24. September 2020

CORONA – Was macht das eigentlich mit Eltern von Kindern und Jugendlichen in der Jugendhilfe?

„Corona“, noch nie hat etwas unsere pädagogische Arbeit so beeinflusst wie diese Zeit im Frühjahr und Sommer 2020. Im Herbst 2019 hatten wir noch große Pläne geschmiedet. Unser Team hatte mit den Kindern und Jugendlichen und ihren Eltern ein gemeinsames Wochenende in Münster verbracht und eine Konzeption zusammen verfasst, die deutlich macht, wie wertvoll und wichtig es ist, die Familie eng miteinzubeziehen und die Eltern mehr in den Alltag ihrer Kinder einbindet. Auch die Eltern hatten sich untereinander mehr vernetzt und jeder hatte das Gefühl, seine Wünsche einbringen zu können. Wir hatten  zusammen Ideen,  Pläne und Termine ausgemacht und das Jahr versprach spannend zu werden, da wir auch gemeinsam eine Woche in den Sommerferien in den Niederlanden verbringen wollten. Und dann Stillstand. Die Besuchskontakte mussten ausgesetzt werden und die Kontakte beschränkten sich auf Telefonate. Feste und Aktivitäten mussten verschoben  werden.  Wenn man die Kinder und Jugendlichen fragt, wie sie diese Zeit empfunden haben, dann erzählen sie „Das war gar nicht toll, aber Mama hat mir Päckchen geschickt“, „Das war schlecht, aber ich hab Kontakt mit dem Handy gehalten“ oder „ Ich hab’s verstanden, aber es war trotzdem super, als ich das erste Mal wieder zu Hause war.“ Die Eltern empfanden die Zeit  „als sehr hart.“ Eine Mutter beschreibt das Gefühl den Anschluss zu verlieren. „Das Telefon ist nicht das gleiche wie sehen, anfassen und miteinander sprechen.

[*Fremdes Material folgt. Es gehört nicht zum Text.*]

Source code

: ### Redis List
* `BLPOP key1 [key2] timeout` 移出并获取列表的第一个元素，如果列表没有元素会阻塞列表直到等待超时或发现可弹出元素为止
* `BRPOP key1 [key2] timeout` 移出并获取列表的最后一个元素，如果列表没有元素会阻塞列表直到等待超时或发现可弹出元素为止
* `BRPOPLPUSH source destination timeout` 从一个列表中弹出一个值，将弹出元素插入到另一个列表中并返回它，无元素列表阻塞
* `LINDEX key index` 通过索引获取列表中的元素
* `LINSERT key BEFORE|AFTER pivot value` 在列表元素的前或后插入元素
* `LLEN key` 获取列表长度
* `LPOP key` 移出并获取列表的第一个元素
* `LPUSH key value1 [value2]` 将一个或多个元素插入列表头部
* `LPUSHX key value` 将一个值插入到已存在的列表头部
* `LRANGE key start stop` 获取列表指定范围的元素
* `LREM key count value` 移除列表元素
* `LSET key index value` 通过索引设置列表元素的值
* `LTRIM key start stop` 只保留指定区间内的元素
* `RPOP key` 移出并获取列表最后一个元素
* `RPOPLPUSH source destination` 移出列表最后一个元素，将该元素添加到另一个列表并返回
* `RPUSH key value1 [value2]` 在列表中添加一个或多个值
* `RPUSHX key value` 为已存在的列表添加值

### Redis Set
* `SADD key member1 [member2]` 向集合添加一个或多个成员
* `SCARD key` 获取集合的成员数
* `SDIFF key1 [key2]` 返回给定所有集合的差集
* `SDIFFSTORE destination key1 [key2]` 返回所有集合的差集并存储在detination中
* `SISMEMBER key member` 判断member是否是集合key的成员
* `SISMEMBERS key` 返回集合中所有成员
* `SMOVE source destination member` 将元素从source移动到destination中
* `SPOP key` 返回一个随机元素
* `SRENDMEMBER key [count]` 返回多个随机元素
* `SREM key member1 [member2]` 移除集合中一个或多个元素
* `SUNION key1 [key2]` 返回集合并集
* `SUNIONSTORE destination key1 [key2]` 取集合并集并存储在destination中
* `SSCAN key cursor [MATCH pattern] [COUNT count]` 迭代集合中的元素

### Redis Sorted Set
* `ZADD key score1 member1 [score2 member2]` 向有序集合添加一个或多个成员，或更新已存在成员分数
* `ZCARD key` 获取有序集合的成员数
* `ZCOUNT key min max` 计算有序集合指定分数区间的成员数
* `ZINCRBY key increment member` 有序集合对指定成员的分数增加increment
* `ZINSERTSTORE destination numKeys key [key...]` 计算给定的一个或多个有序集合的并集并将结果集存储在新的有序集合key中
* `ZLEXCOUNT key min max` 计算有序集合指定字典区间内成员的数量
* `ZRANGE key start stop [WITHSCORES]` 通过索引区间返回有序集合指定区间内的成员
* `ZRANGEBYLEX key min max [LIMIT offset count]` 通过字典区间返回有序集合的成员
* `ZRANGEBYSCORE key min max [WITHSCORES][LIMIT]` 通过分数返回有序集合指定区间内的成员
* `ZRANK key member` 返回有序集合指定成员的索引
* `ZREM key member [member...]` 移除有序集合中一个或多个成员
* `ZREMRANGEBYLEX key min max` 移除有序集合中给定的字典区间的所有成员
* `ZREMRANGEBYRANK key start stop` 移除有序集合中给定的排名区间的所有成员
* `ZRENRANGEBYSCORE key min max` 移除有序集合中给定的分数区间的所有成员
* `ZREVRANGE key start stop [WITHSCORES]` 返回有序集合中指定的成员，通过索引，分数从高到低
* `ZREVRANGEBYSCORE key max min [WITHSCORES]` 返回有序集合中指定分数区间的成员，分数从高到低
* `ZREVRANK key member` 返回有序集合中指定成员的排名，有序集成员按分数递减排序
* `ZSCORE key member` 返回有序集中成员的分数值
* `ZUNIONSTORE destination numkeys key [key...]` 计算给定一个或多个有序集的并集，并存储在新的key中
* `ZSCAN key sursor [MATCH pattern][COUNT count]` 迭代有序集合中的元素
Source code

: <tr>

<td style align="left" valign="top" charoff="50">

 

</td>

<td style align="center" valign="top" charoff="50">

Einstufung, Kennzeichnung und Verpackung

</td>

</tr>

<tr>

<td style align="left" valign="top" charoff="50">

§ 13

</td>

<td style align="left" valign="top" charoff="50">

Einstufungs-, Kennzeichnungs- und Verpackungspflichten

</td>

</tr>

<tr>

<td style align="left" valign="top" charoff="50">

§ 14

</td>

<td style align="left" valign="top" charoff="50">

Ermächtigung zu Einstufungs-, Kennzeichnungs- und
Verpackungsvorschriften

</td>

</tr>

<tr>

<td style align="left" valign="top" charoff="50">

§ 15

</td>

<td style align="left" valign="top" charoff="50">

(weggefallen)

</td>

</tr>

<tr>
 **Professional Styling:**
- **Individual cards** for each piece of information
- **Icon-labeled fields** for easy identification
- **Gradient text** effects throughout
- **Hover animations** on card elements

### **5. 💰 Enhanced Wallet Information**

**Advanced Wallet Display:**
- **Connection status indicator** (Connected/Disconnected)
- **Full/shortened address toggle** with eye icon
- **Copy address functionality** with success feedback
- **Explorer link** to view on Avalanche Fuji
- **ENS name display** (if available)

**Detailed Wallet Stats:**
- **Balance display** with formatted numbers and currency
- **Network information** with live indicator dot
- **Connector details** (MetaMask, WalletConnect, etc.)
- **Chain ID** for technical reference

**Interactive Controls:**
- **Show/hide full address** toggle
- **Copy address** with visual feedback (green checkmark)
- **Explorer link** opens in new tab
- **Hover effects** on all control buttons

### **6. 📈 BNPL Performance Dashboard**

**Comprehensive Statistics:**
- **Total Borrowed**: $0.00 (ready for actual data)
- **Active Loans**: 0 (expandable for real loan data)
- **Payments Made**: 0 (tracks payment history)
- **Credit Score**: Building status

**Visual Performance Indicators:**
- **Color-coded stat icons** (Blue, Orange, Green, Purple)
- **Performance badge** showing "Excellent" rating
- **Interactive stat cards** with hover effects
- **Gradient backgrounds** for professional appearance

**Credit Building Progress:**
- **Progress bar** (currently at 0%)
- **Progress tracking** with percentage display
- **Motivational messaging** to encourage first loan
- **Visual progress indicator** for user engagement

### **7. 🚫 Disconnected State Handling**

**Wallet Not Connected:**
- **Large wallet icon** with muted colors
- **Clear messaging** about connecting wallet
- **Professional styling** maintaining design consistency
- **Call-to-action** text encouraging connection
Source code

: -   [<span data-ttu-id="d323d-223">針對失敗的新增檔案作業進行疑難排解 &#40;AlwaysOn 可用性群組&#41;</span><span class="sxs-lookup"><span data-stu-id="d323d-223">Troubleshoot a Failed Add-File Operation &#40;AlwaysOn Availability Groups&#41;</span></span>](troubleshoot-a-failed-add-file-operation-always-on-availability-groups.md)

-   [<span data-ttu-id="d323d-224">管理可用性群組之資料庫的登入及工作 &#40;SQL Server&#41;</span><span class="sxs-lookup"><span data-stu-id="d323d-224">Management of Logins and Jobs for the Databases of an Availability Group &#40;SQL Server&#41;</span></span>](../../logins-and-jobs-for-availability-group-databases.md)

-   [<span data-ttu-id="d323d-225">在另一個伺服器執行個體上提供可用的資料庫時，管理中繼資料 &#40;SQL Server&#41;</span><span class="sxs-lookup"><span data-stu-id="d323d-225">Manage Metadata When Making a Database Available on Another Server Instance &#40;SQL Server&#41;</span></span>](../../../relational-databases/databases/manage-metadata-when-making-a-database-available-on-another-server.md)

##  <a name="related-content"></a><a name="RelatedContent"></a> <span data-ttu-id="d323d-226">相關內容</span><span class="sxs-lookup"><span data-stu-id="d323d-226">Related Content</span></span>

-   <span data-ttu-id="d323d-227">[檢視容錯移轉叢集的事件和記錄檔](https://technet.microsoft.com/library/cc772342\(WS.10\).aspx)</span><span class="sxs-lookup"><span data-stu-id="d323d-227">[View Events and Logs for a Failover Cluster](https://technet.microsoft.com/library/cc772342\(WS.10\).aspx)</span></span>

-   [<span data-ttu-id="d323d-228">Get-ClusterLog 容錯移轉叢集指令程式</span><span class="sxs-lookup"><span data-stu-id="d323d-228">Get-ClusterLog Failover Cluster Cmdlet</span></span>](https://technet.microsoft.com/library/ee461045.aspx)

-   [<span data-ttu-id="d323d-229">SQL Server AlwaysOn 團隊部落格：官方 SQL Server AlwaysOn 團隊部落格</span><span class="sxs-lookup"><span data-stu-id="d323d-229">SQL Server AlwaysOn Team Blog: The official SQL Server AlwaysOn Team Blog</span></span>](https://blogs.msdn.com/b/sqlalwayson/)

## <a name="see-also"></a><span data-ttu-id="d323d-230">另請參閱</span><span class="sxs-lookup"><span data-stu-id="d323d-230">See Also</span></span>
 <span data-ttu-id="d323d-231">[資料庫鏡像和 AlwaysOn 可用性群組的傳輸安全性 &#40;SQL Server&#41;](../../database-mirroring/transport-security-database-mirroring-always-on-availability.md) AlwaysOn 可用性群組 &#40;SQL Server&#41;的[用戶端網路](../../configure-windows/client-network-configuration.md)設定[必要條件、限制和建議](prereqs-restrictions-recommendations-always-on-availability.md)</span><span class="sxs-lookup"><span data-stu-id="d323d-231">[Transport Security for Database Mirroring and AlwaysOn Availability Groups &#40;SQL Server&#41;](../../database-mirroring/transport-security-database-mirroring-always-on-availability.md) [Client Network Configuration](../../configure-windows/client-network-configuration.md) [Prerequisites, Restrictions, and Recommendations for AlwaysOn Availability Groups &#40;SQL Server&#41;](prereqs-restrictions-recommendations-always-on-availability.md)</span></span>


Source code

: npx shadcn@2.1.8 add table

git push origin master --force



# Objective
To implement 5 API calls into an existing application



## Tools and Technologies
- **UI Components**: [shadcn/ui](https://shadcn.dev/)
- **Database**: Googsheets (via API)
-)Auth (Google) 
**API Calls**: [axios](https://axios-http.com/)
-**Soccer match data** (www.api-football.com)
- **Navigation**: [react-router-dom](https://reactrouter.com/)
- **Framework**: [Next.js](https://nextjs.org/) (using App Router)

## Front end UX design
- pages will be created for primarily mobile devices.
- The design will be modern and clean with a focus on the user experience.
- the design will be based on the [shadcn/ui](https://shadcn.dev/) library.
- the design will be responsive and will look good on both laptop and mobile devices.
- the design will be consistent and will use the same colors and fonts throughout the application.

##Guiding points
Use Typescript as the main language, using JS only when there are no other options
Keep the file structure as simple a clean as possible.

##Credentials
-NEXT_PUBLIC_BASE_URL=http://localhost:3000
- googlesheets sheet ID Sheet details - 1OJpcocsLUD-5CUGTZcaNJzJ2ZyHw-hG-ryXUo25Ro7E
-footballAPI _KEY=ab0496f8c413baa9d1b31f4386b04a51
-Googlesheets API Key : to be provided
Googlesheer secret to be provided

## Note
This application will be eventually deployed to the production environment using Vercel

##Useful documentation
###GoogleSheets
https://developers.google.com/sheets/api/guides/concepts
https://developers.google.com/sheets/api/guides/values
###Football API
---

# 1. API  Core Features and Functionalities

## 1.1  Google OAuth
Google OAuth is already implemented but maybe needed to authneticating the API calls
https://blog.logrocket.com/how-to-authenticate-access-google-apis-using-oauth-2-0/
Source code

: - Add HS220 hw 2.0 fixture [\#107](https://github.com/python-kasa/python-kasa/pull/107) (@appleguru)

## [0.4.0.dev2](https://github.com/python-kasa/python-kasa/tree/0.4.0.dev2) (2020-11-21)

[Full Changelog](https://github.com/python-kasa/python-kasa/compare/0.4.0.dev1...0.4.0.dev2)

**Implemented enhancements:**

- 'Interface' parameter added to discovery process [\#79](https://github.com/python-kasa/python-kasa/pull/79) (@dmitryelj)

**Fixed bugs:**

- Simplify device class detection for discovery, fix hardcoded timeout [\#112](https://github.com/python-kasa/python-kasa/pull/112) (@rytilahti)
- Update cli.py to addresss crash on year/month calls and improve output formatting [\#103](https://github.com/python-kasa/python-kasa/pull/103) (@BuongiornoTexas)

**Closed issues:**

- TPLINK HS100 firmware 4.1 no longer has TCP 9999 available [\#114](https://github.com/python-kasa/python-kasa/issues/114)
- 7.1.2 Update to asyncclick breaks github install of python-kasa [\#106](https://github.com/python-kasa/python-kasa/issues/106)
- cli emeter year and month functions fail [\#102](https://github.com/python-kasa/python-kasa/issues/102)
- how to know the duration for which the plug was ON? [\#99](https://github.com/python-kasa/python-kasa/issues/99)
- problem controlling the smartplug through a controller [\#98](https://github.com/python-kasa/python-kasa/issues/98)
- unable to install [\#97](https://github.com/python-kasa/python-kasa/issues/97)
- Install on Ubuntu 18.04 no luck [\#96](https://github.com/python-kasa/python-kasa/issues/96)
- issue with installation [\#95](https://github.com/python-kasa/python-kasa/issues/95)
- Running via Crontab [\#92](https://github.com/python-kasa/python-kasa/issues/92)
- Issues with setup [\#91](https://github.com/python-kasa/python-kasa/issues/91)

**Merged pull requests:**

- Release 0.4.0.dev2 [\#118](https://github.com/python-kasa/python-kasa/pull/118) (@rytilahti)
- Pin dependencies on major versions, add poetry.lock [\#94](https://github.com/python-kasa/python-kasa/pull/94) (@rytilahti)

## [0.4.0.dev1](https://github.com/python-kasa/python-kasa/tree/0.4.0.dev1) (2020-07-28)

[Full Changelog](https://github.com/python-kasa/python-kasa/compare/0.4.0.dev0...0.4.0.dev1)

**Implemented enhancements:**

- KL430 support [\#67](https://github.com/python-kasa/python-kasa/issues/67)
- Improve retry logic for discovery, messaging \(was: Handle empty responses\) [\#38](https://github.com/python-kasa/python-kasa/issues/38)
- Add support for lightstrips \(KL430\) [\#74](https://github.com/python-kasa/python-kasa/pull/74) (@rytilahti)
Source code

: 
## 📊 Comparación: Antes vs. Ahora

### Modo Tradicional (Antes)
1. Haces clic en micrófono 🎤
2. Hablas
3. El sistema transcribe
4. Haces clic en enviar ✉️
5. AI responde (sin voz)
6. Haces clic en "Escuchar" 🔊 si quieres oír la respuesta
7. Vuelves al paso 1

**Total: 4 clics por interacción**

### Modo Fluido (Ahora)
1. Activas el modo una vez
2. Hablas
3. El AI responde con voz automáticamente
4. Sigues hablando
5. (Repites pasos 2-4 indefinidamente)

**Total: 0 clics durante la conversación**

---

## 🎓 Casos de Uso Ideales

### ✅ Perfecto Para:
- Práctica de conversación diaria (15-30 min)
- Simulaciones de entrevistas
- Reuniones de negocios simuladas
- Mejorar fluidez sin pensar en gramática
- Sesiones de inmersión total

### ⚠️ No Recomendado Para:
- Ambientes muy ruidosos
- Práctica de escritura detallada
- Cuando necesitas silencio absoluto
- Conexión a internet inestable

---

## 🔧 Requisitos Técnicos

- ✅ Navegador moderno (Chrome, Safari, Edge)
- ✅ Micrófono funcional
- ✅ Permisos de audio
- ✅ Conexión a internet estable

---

Es ist ein Stück weit haltlos. Man hat Angst gehabt, dass  die Verbindung verloren geht und Sorge, dass etwas kaputt geht.“  Ein Vater  empfand dies ebenso. „Dazu dann auch die Sorge, behält man seine Arbeit, oder bekommt man Kurzarbeit.“ Eine andere Mutter beschreibt, dass die Nähe zum Kind gefehlt hätte. „Wie das so ist in einer Familie. Dazu dann die Angst, stecke ich jemanden in der Gruppe an oder die mich, da ich auch chronisch erkrankt bin. Und die Kinder, die taten einem noch mehr leid.“

Alle für uns selbstverständlichen spontanen Besuche der Eltern, die gemeinsamen Feiern oder einfach mal einen Kaffee zusammen trinken und ein Gespräch führen, hat den Kindern, den Eltern aber auch unserem Team sehr gefehlt. Stattdessen haben die Eltern der Kinder uns aber oft angerufen, gefragt wie es allen geht und sich dafür bedankt, dass sich alle gut um die Kinder kümmern würden.  Und auch die Mitarbeitenden haben angerufen und das Gespräch gesucht. Das Bedürfnis, sich auf jeden Fall über die Kinder eng auszutauschen, war groß. Umso größer war die Freude, als wieder Besuchskontakte stattfinden konnten. Wir achten weiterhin auf die Einhaltung der Abstände, tragen Mundschutz und  verwenden Desinfektionsmittel, aber das ist für unser persönliches Empfinden unwichtig. Wichtig ist, dass sich wieder alle sehen können.  Zwar ist das auch noch mit vielen Einschränkungen verbunden, aber es geht allen wieder besser. Ein persönlicher Kontakt ist wichtig und durch nichts zu ersetzen. Bei allem Schrecklichen, was diese Krankheit so mit sich bringt, hat sie die Kinder und Jugendlichen, die Eltern und die Mitarbeitenden des Herbert- Haase- Hauses  noch mehr zusammengeschweißt.